[Dataset entries]
>>>

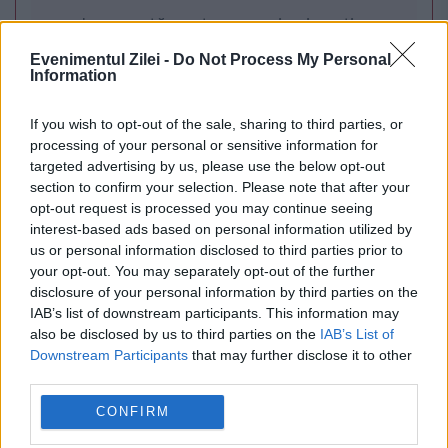
de urgență pentru energie și susține
menținerea centralelor pe cărbune. Critici la
Evenimentul Zilei -
Do Not Process My Personal
Information
adresa lui Bolojan
If you wish to opt-out of the sale, sharing to third parties, or
processing of your personal or sensitive information for
targeted advertising by us, please use the below opt-out
section to confirm your selection. Please note that after your
opt-out request is processed you may continue seeing
interest-based ads based on personal information utilized by
us or personal information disclosed to third parties prior to
your opt-out. You may separately opt-out of the further
disclosure of your personal information by third parties on the
IAB’s list of downstream participants. This information may
also be disclosed by us to third parties on the
IAB’s List of
SOCIAL
Downstream Participants
that may further disclose it to other
third parties.
Patriarhia Română salută decizia Curții
CONFIRM
Constituționale din Polonia. Adrian Agachi:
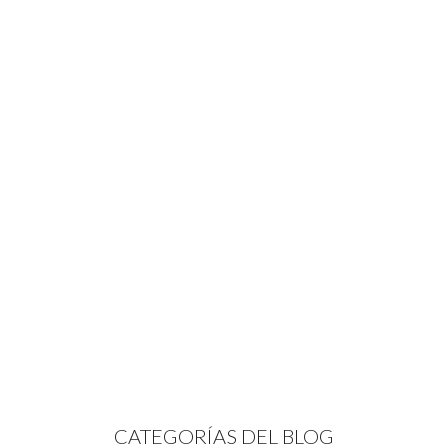
CATEGORÍAS DEL BLOG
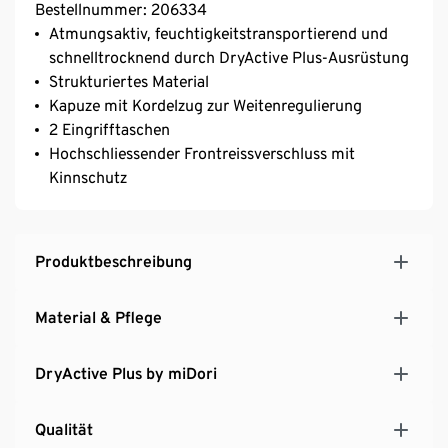
Bestellnummer: 206334
Atmungsaktiv, feuchtigkeitstransportierend und
schnelltrocknend durch DryActive Plus-Ausrüstung
Strukturiertes Material
Kapuze mit Kordelzug zur Weitenregulierung
2 Eingrifftaschen
Hochschliessender Frontreissverschluss mit
Kinnschutz
Produktbeschreibung
Material & Pflege
DryActive Plus by miDori
Qualität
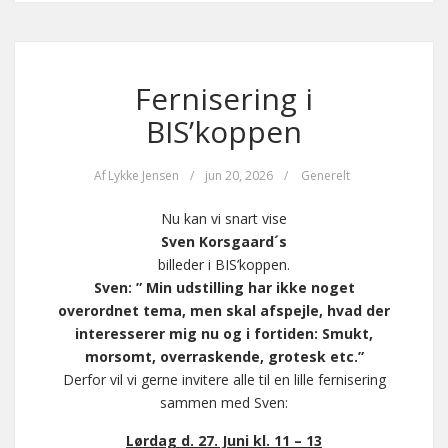
Fernisering i
BIS’koppen
Af
Lykke Jensen
/
jun 20, 2026
/
Generelt
Nu kan vi snart vise
Sven Korsgaard´s
billeder i BIS’koppen.
Sven: ” Min udstilling har ikke noget
overordnet tema, men skal afspejle, hvad der
interesserer mig nu og i fortiden: Smukt,
morsomt, overraskende, grotesk etc.”
Derfor vil vi gerne invitere alle til en lille fernisering
sammen med Sven:
Lørdag d. 27. Juni kl. 11 – 13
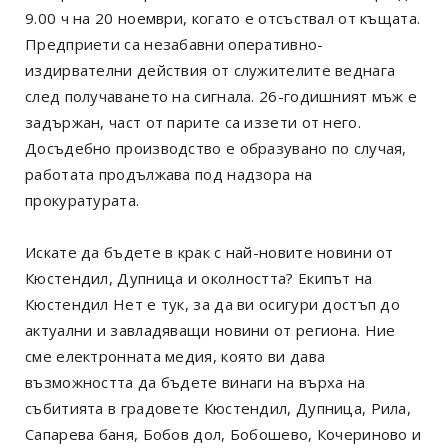
9.00 ч на 20 ноември, когато е отсъствал от къщата.
Предприети са незабавни оперативно-
издирвателни действия от служителите веднага
след получаването на сигнала. 26-годишният мъж е
задържан, част от парите са иззети от него.
Досъдебно производство е образувано по случая,
работата продължава под надзора на
прокуратурата.
Искате да бъдете в крак с най-новите новини от
Кюстендил, Дупница и околността? Екипът на
Кюстендил Нет е тук, за да ви осигури достъп до
актуални и завладяващи новини от региона. Ние
сме електронната медия, която ви дава
възможността да бъдете винаги на върха на
събитията в градовете Кюстендил, Дупница, Рила,
Сапарева баня, Бобов дол, Бобошево, Кочериново и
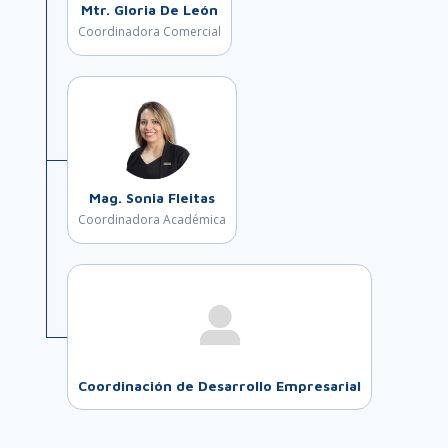
Mtr. Gloria De León
Coordinadora Comercial
Mag. Sonia Fleitas
Coordinadora Académica
Coordinación de Desarrollo Empresarial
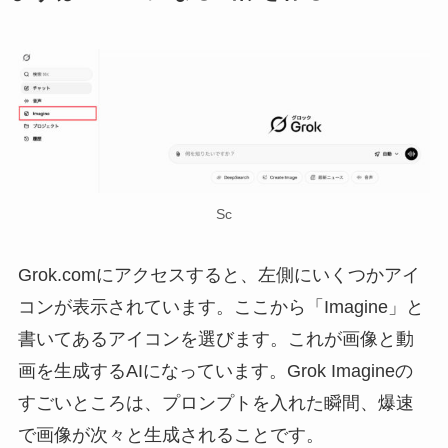
Sc
Grok.comにアクセスすると、左側にいくつかアイ
コンが表示されています。ここから「Imagine」と
書いてあるアイコンを選びます。これが画像と動
画を生成するAIになっています。Grok Imagineの
すごいところは、プロンプトを入れた瞬間、爆速
で画像が次々と生成されることです。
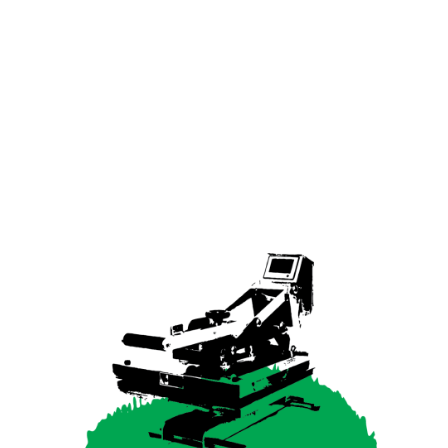
TECHNOLOGIES
SIGNING
POSSIBILITIES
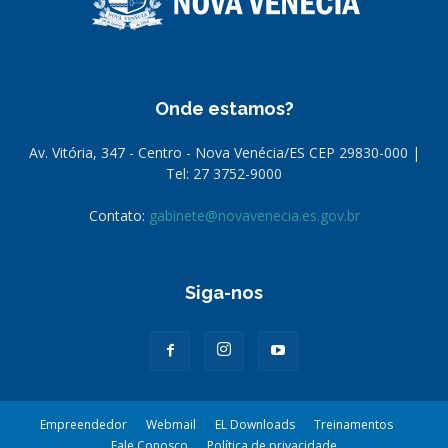
Onde estamos?
Av. Vitória, 347 - Centro - Nova Venécia/ES CEP 29830-000 |
Tel: 27 3752-9000
Contato:
gabinete@novavenecia.es.gov.br
Siga-nos
Empreendedor
Webmail
EL Downloads
Treinamentos
Fale Conosco
Política de privacidade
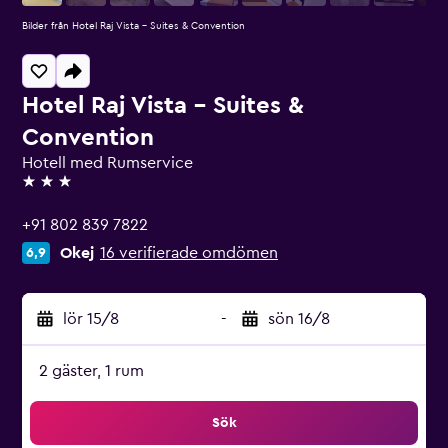
Bilder från Hotel Raj Vista - Suites & Convention
Hotel Raj Vista - Suites &
Convention
Hotell med Rumservice
3 stjärnor
+91 802 839 7822
Okej
16 verifierade omdömen
6,9
lör 15/8
-
sön 16/8
2 gäster, 1 rum
Sök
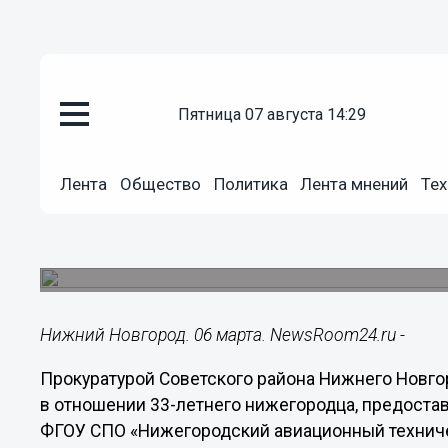
пятница 07 августа 14:29
Общество
06.03.2018
16:16
Лента
Общество
Политика
Лента мнений
Тех
Нижегородец пытался устроить
поддельному диплому
По данному факту было возбуждено уголовное 
Нижний Новгород. 06 марта. NewsRoom24.ru -
Прокуратурой Советского района Нижнего Новг
в отношении 33-летнего нижегородца, предост
ФГОУ СПО «Нижегородский авиационный техничес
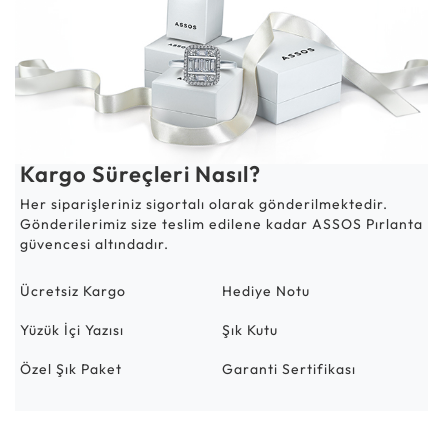
Kargo Süreçleri Nasıl?
Her siparişleriniz sigortalı olarak gönderilmektedir.
Gönderilerimiz size teslim edilene kadar ASSOS Pırlanta
güvencesi altındadır.
Ücretsiz Kargo
Hediye Notu
Yüzük İçi Yazısı
Şık Kutu
Özel Şık Paket
Garanti Sertifikası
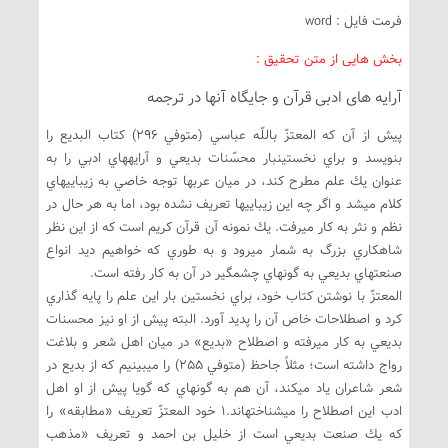
فرمت فایل : word
بخش هایی از متن تحقیق :
آرايه‏ های ادبی قرآن و جايگاه آنها در ترجمه
پيش از آن كه المعتزّ باللّه‏ عباسي (متوفي 296) كتاب البديع را
بنويسد و براي نخستين‏بار محسّنات بديعي و آرايه‏هاي ادبي را به
عنوان يك علم مطرح كند، در ميان عرب‏ها توجه خاصي به زيبايي‏هاي
كلام مي‏شد و اگر چه اين زيبايي‏ها تعريف نشده بود، اما به هر حال در
نظم و نثر به كار مي‏رفت. يك نمونه آن قرآن كريم است كه از اين نظر
شاهكاري بزرگ به شمار مي‏رود و به طوري كه خواهيم ديد انواع
صنعت‏هاي بديعي به گونه‏اي چشمگير در آن به كار رفته است.
المعتزّ با نوشتن كتاب خود، براي نخستين بار اين علم را پايه گذاري
كرد و اصطلاحات خاص آن را پديد آورد. البته پيش از او نيز محسنات
بديعي به كار مي‏رفته و اصطلاح «بديع» در ميان اهل شعر و بلاغت
رواج داشته است؛ مثلاً جاحظ (متوفي 255) را مي‏بينيم كه از بديع در
شعر شاعران ياد مي‏كند، آن هم به گونه‏اي كه گويا پيش از او اهل
ادب اين اصطلاح را مي‏شناخته‏اند.1 خود المعتزّ تعريف «مطابقه» را
كه يك صنعت بديعي است از خليل بن احمد و تعريف «مذهب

<<<

Looking back over the data above, restate word for word the lines that begin at the line with "شاهكاري بزرگ به" and end at the line with "بديعي به كار", inclusive.

> _Written response_
شاهكاري بزرگ به شمار مي‏رود و به طوري كه خواهيم ديد انواع
صنعت‏هاي بديعي به گونه‏اي چشمگير در آن به كار رفته است.
المعتزّ با نوشتن كتاب خود، براي نخستين بار اين علم را پايه گذاري
كرد و اصطلاحات خاص آن را پديد آورد. البته پيش از او نيز محسنات
بديعي به كار مي‏رفته و اصطلاح «بديع» در ميان اهل شعر و بلاغت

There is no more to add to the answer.